“Choose a job you love and you will never work a day in your life.”
This quote has been attributed to Confucius, which I thought was pretty post-modern of him. He was a smart guy, but I think he had it all wrong.
I was pondering this quote on a day when I was doing things I loved. I slept in late, which is a true luxury; I read (while still in bed mind you!) a variety of articles and a section of a book I am truly enjoying, all the while drinking the my favorite elixir, coffee. After these lovely activities, I forced myself to be disciplined and get some things done. Things that admittedly, I don’t love doing as much as my early morning luxuries. When I turned my mind and heart to these other things, I noticed something: What I love doing, while enjoyable, has little lasting appeal. I couldn’t do it every day. In fact, I’m not sure I could do it two days in a row! Even if someone paid me to do it! There is no challenge, so satisfaction.
Well, that got me thinking about the above quote as career advice or even advice about choosing a college major. I talk to hundreds of students in a year about what they want to do when they grow up. (I also talk to about as many middle-aged parents about this same thing in their lives, but that’s a different story). In these conversations, one thing has become clear. People hate work. Look at your friends’ Facebook posts and you will read more about why they don’t want to do their job than why they do. Career coaches, consultants, advisors, mentors, and managers all report that dissatisfaction in one’s job is the number one reason for career change. Makes sense I guess. Most students I work with cannot imagine a life behind a desk, or in a cubicle, but the vast majority of them will end up there, and apparently will hate it.
Is it just me, or have we lost our way a bit?

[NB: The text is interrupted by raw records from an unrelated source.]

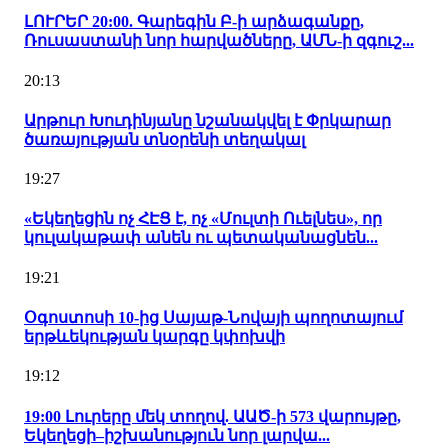
ԼՈՒՐԵՐ 20:00. Գարեգին Բ-ի արձագանքը,
Ռուսաստանի նոր հարվածները, ԱՄՆ-ի զգուշ...
20:13
Արթուր Խուդինյանը նշանակվել է Փրկարար
ծառայության տնօրենի տեղակալ
19:27
«Եկեղեցին ոչ ՀԷՑ է, ոչ «Մուլտի Ուելնես», որ
կուլակաթափ անեն ու պետականացնեն...
19:21
Օգոստոսի 10-ից Սայաթ-Նովայի պողոտայում
երթևեկության կարգը կփոխվի
19:12
19:00 Լուրերը մեկ տողով. ԱԱԾ-ի 573 վարույթը,
Եկեղեցի–իշխանություն նոր լարվա...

A favorite scripture verse of mine is Ecclesiastes 5:18. It is after Solomon reviews man working and gaining riches, which he calls “meaningless.”
“Then I realized that it is good and proper for a man to eat and drink, and to find satisfaction in his toilsome labor under the sun during the few days of life God has given him-for this is his lot.”

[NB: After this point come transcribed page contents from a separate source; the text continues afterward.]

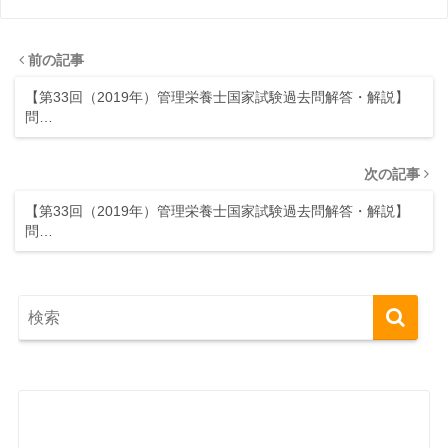
前の記事
【第33回（2019年）管理栄養士国家試験過去問解答・解説】
問…
次の記事
【第33回（2019年）管理栄養士国家試験過去問解答・解説】
問…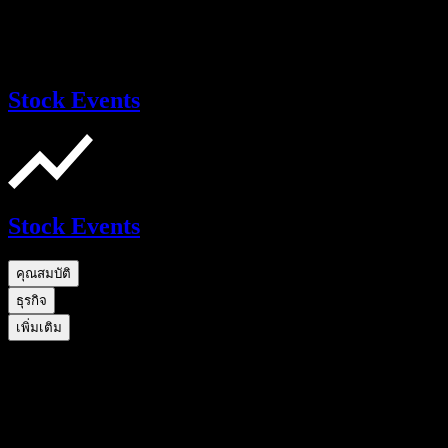
Stock Events
Stock Events
คุณสมบัติ
ธุรกิจ
เพิ่มเติม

Here is the key idea: find satisfaction. Notice Solomon said that man’s labor would be toilsome, and under the sun. It doesn’t sound like fun to me, it sounds like WORK! How can you find satisfaction in toilsome labor? By growing up and looking for it! When I ask students, “Who is allowed to do whatever they want all day long?” they agree only newborn babies do. Everyone else has to grow up and do things they don’t want to do. Even people who do what they love, have to do what they don’t love sometimes. Who enjoys doing what they don’t love? People who can find satisfaction in doing it.
So, instead of searching for a job, or major, you LOVE, search for a job in which you can find satisfaction. There are many more of those available.